Il rischio di ictus nei pazienti con fibrillazione atriale
Come si può ridurre? Lo spiega il Prof. Claudio Tondo, Direttore Dipartimento di Aritmologia
Il Professor Claudio Tondo, Direttore del Dipartimento di Aritmologia del Monzino, è intervenuto all’Atrial Fibrillation Symposium 2022, il più importante congresso mondiale sulla fibrillazione atriale che si è recentemente concluso a New York. Unico esponente di un ospedale italiano al Congresso, il Professor Tondo ha illustrato alla platea di cardiologi di tutto il mondo presenti, l’importanza dell’intervento di chiusura dell’auricola sinistra del cuore per ridurre il rischio tromboembolico associato alla fibrillazione atriale.
Di cosa si tratta esattamente e a chi è indicato? Lo spiega qui il Professor Tondo.
Fibrillazione atriale e rischio di ictus
La fibrillazione atriale (FA) è il disturbo del ritmo cardiaco più frequente: solo in Italia si contano più di 400.000 nuove diagnosi ogni anno. Oltre ad essere una delle cause principali dello scompenso cardiaco, questa aritmia espone chi ne soffre a un maggior rischio tromboembolico. Chi soffre di crisi ripetute di fibrillazione atriale può avere un rischio tromboembolico annuale anche di 5-6 volte più elevato rispetto alle persone con ritmo cardiaco regolare.
Qual è la causa della correlazione tra ictus e FA?
La fibrillazione atriale favorisce la formazione di coaguli del sangue (trombi) che, se entrano nella circolazione, rischiano di occludere un’arteria e provocare le cosiddette embolie arteriose periferiche, oppure un ictus se l’arteria occlusa è in corrispondenza del cervello. La grande maggioranza dei trombi che colpiscono i malati cronici di fibrillazione atriale originano proprio nell’auricola sinistra.
Cosa viene fatto per ridurre il rischio di ictus o embolie nei pazienti con fibrillazione atriale?
Come recentemente illustrato al convegno di New York, si può abbinare alla tradizionale procedura di ablazione transcatetere, che viene eseguita per “isolare” le porzioni del tessuto cardiaco responsabili dell’aritmia, anche la chiusura dell'auricola sinistra del cuore.

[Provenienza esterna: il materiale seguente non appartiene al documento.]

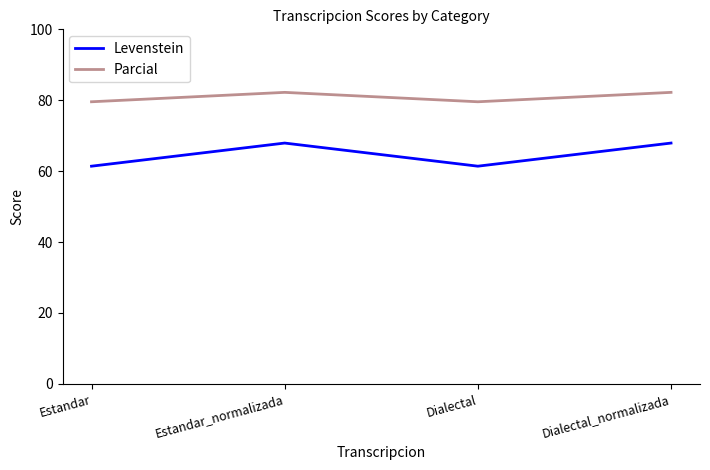

List the series in order of their overall mean, lowest first.

Levenstein, Parcial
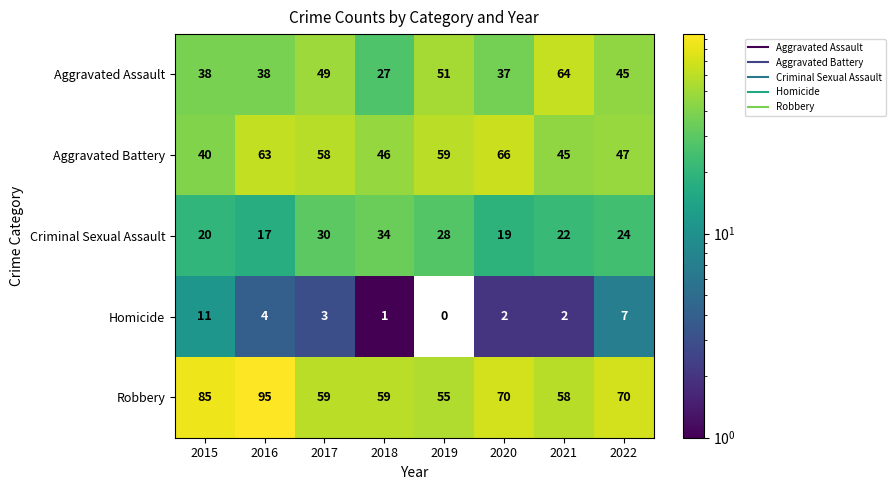

What value does the Aggravated Battery series have at 2021?

45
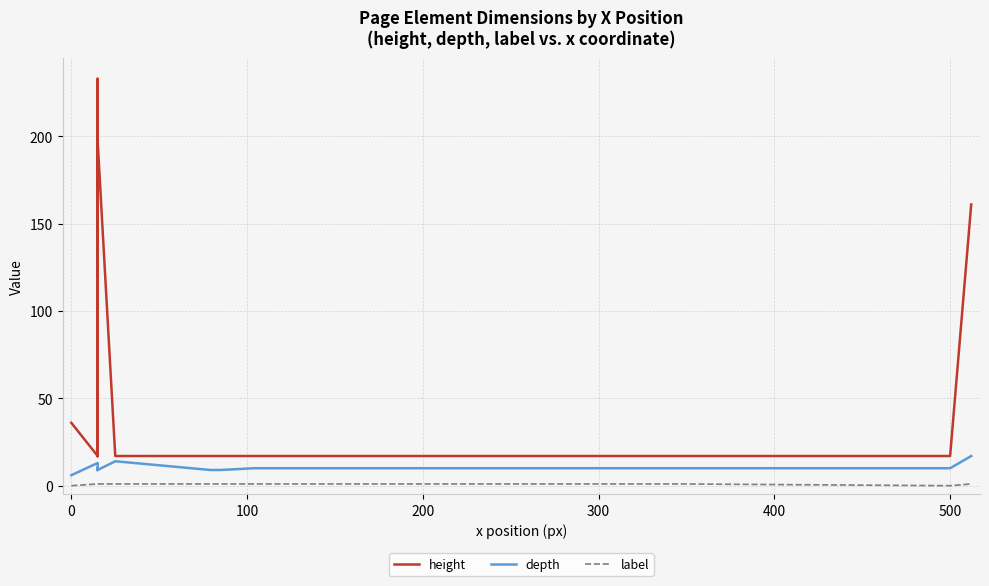

True or false: depth and label intersect in this chart.

False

Combinare questi due interventi rappresenta un importante passo avanti nella prevenzione dell’ictus in chi soffre di fibrillazione atriale cronica e viene proposto in particolare ai pazienti affetti da fibrillazione atriale in cui la terapia con farmaci anticoagulanti non risulta efficace, o genera complicanze emorragiche.
La chiusura dell’auricola come procedura salvavita
Per i pazienti con fibrillazione atriale, infatti, non sempre è possibile assumere la terapia anticoagulante permanente. Tale terapia, sebbene di provata efficacia, comporta un certo rischio di emorragie (circa il 5 per cento all’anno), pertanto chi è affetto, per esempio, da ulcere o presenta una storia di pregresse emorragie, non può assumere questo tipo di farmaci. Oppure ci sono anche pazienti più critici, esposti maggiormente al rischio di trombosi, per cui la terapia anticoagulante da sola si può rivelare una protezione non sufficiente. Per tutti questi casi l’intervento di chiusura dell’auricola sinistra è un’opzione terapeutica salvavita.
In cosa consiste la procedura
L’auricola sinistra è una piccola appendice in comunicazione con l’atrio sinistro del cuore. La sua chiusura avviene per mezzo di una procedura di cardiologia interventistica: grazie a un catetere, viene inserita una mini-protesi che assolve la funzione di “tappo”; in questo modo l’auricola viene chiusa, i coaguli non entrano nel circolo sanguigno e si abbatte il rischio di embolia o di ictus.
Si tratta di una procedura molto avanzata di cui al Monzino siamo precursori, con oltre 300 casi eseguiti, e risultati molto incoraggianti sia in termini di sicurezza che di efficacia.